_TEXTAUSZUG_
============
Rezension für die Stuttgarter Nachrichten und die Eßlinger Zeitung vom 19. Juli. Die Premiere fand statt am 16. Juli 2010.
eduarda - 19. Jul, 08:18
"Napoleon Raskolnikow im Schnee" frei nach Fjodor Dostojewskis Roman im Stuttgarter Theater Rampe
Stuttgart – Beim Verlassen des Stuttgarter Theaters Rampe pfiff man ausgerechnet Bachs gefühliges "Erbarme dich, mein Gott" aus der Matthäus-Passion vor sich hin. Aber nicht in schwermütiger Stimmung, die die Thematik des Theaterabends eigentlich in einem hätte hinterlassen müssen, sondern eher in fröhlicher. Grund dafür war wohl die Leichtigkeit, mit der sich das freie Ensemble TART-Produktion auf der Bühne seines Kooperationspartners, des Stuttgarter Theaters Rampe, an den schwergewichtigen Roman "Verbrechen und Strafe" (früher bekannt als "Schuld und Sühne") von Fjodor Dostojewski herangewagt hatte.
Den voluminösen Roman, mit dem man sich monatelang beschäftigen kann, hat man auf gut 75 Theaterminuten zusammenschnurren lassen. Die Bühnenfassung "Napoleon Raskolnikow im Schnee" von Bernhard M. Eusterschulte und Rebecca Mühlich bietet eine Art Bewusstseinsstrom aus Textfragmenten und Motiven des Romans und aktualisierten Umformulierungen. Zentrum ist das Ich Raskolnikows, des Protagonisten des Romans: Ein größenwahnsinniger, hochintelligenter, armer Jurastudent, der aus Habgier im Dienste des gesellschaftlichen Aufstiegs zum Doppelmörder wird: Er haut der Pfandleiherin Aljona Iwanowa ein Beil in den Kopf, und auch deren zufällig auftauchende Schwester muss dran glauben. Raskolnikows Rechtfertigung: Der Zweck heiligt die Mittel, wie im Falle Napoleons und anderer großer Männer. "Was bedeutet auf der großen Waage das Leben dieser bösen Alten? Doch kaum mehr als das Leben einer Laus, einer Küchenschabe und noch weniger", denkt er.
Die Morde oder andere Handlungselemente des Romans werden auf der Bühne nicht gezeigt, nur angedeutet im Wörterfluss. Nicht immer ist es einfach, dem zu folgen. Aufgeteilt ist der Text auf vier Personen, die alle Raskolnikow sind. Ebenfalls auf der Bühne anwesend: der Cellist Scott Roller, der das Geschehen mit sachten Melodien, "La Cucaracha" oder "All you need ist love" der Beatles kommentiert.
============
_Seitenweise Textauszüge_
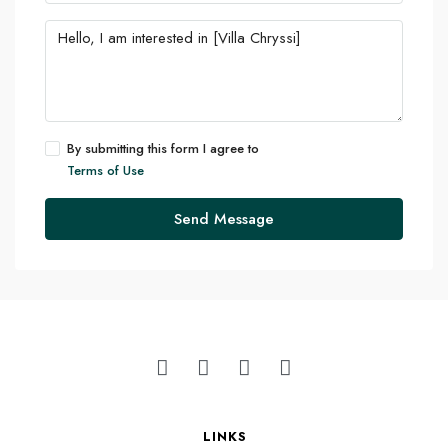
By submitting this form I agree to
Terms of Use
Send Message
LINKS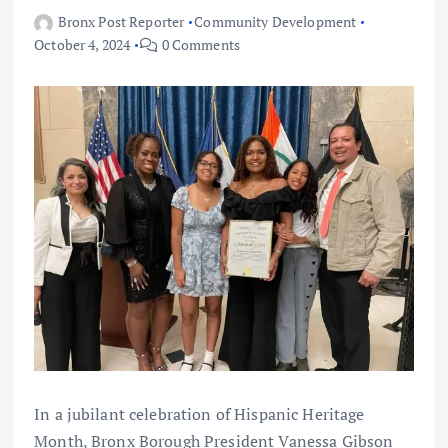
Bronx Post Reporter
Community Development
October 4, 2024
0 Comments
In a jubilant celebration of Hispanic Heritage
Month, Bronx Borough President Vanessa Gibson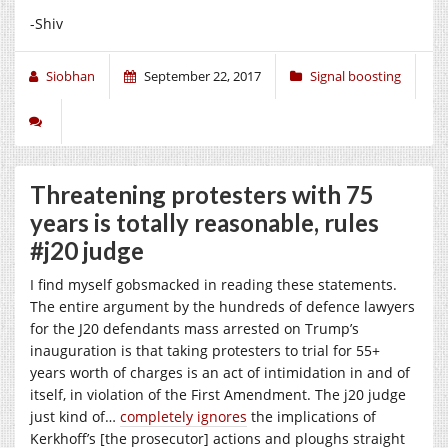
-Shiv
Siobhan
September 22, 2017
Signal boosting
Threatening protesters with 75
years is totally reasonable, rules
#j20 judge
I find myself gobsmacked in reading these statements.
The entire argument by the hundreds of defence lawyers
for the J20 defendants mass arrested on Trump’s
inauguration is that taking protesters to trial for 55+
years worth of charges is an act of intimidation in and of
itself, in violation of the First Amendment. The j20 judge
just kind of…
completely ignores
the implications of
Kerkhoff’s [the prosecutor] actions and ploughs straight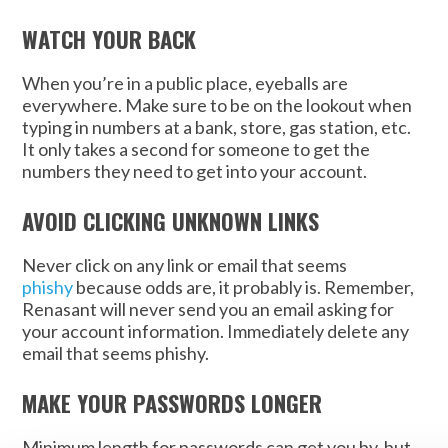
WATCH YOUR BACK
When you’re in a public place, eyeballs are
everywhere. Make sure to be on the lookout when
typing in numbers at a bank, store, gas station, etc.
It only takes a second for someone to get the
numbers they need to get into your account.
AVOID CLICKING UNKNOWN LINKS
Never click on any link or email that seems
phishy
because odds are, it probably is. Remember,
Renasant will never send you an email asking for
your account information. Immediately delete any
email that seems phishy.
MAKE YOUR PASSWORDS LONGER
Minimum length for passwords can get you by, but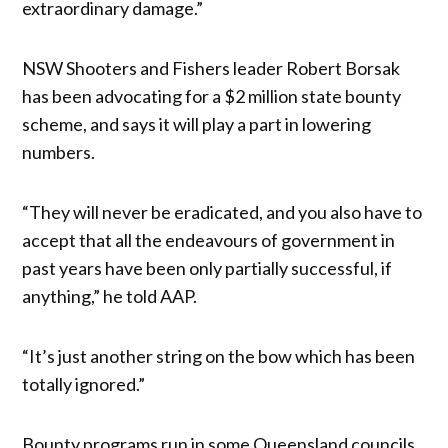
extraordinary damage.”
NSW Shooters and Fishers leader Robert Borsak
has been advocating for a $2 million state bounty
scheme, and says it will play a part in lowering
numbers.
“They will never be eradicated, and you also have to
accept that all the endeavours of government in
past years have been only partially successful, if
anything,” he told AAP.
“It’s just another string on the bow which has been
totally ignored.”
Bounty programs run in some Queensland councils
============
Wie viele Theaterminuten umfasst laut der Rezension die Bühnenfassung des Romans?

Gut 75 Minuten.